Privacy by policy means a company receives your data and then promises to behave: to delete it, not to sell it, not to peek. The protection is a rule, and rules can be changed, misread, ignored, or broken. The capability to misuse your file exists; you’re trusting that it won’t be used.

Privacy by architecture means the company is structurally unable to misuse your file, because it never gets the file in the first place. There’s nothing to delete, nothing to leak, nothing to subpoena. The protection isn’t a promise about behavior; it’s a property of how the thing is built.

A good policy is a locked door. A good architecture is not building the room. files.co is the second kind.

Don’t trust us, verify

The best part of privacy by architecture is that you don’t have to take our word for it. You can watch the file not leave, with tools already on your computer.

  1. Open files.co and press F12 (or right-click anywhere and choose Inspect) to open DevTools.
  2. Click the Network tab. This shows every request your browser makes to the internet.
  3. Tick Preserve log so nothing disappears, then do a real task: merge, compress, or convert a PDF.
  4. Watch the list. You’ll see the page assets load — scripts, the WebAssembly module, styling. What you will not see is a request uploading your PDF. No POST carrying your document, no megabytes leaving on the wire.
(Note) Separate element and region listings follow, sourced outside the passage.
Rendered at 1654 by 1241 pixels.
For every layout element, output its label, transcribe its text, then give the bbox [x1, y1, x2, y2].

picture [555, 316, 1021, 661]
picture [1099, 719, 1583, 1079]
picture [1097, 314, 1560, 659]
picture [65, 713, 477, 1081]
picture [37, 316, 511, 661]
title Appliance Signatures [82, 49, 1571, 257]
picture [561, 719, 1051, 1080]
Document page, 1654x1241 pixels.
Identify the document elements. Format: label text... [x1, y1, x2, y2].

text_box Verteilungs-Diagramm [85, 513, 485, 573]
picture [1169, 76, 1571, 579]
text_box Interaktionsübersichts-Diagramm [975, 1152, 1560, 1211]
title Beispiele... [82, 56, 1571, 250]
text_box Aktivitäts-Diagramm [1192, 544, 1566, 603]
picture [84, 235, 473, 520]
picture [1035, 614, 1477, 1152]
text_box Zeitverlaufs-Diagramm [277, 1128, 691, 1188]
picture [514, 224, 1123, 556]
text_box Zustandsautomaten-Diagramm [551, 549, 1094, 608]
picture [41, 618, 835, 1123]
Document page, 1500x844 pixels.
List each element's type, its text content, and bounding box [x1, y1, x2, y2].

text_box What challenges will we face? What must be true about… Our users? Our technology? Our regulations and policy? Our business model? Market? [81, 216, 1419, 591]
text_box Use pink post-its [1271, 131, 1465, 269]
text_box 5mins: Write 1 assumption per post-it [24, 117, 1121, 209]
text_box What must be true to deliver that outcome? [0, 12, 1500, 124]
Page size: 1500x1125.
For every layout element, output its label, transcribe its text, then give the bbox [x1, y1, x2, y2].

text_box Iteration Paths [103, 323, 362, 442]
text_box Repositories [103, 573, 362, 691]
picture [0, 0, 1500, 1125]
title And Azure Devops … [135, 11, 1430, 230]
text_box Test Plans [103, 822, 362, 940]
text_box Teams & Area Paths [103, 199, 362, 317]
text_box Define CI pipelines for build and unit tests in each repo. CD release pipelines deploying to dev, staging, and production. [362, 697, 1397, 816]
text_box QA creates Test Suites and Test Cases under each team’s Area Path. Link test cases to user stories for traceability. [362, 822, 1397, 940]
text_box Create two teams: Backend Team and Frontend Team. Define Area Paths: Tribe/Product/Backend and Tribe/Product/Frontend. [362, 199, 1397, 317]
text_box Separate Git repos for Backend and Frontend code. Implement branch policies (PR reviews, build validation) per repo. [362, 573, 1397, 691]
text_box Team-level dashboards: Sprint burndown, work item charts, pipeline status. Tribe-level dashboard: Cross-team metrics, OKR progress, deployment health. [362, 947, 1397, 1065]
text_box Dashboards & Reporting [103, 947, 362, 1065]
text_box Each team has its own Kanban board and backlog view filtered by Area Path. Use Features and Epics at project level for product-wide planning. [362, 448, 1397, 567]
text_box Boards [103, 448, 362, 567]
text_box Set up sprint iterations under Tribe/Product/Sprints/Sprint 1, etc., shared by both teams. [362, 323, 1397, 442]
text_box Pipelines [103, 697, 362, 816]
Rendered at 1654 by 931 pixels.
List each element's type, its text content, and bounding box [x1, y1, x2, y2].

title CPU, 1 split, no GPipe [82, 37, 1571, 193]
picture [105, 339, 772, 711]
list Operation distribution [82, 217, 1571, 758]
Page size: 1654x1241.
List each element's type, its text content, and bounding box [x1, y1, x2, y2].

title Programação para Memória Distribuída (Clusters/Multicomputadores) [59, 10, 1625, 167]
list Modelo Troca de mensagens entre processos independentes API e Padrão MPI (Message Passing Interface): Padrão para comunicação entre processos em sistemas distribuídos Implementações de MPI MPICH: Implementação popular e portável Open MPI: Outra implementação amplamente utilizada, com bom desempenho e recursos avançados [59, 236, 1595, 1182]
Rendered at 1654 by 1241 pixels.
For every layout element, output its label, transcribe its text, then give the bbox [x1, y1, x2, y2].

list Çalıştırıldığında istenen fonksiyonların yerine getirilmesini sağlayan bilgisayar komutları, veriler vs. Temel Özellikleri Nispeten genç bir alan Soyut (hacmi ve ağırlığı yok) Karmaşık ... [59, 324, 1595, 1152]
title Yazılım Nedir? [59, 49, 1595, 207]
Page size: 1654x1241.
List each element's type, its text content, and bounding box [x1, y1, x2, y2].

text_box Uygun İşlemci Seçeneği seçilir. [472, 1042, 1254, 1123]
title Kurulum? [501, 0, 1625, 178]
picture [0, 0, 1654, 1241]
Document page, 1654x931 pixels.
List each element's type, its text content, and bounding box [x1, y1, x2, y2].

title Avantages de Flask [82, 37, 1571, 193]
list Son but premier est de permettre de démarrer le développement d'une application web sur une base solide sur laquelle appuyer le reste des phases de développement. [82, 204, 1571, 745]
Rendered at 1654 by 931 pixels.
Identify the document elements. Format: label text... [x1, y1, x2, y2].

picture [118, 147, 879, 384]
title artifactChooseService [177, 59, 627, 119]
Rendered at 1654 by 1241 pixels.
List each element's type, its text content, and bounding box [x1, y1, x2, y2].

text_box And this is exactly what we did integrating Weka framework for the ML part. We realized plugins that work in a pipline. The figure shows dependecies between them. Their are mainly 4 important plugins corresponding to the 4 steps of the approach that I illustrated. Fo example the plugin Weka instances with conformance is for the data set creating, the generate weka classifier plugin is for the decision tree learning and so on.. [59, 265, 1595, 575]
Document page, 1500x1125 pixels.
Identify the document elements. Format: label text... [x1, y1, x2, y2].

If you want to be extra thorough, do the whole thing, then turn off your Wi-Fi and run another conversion. It still works, because everything needed is already on your device. A cloud tool would simply stop.

The bottom line

Cloud PDF editors ask you to send your document away and trust the round trip. files.co keeps the document where it belongs: on your machine, from start to finish, processed locally by WebAssembly. Zero uploads, and we mean that literally — not as a slogan you have to believe, but as a fact you can confirm in DevTools in under a minute.

Privacy you have to trust is a promise. Privacy you can verify is an architecture. We picked the one you can check.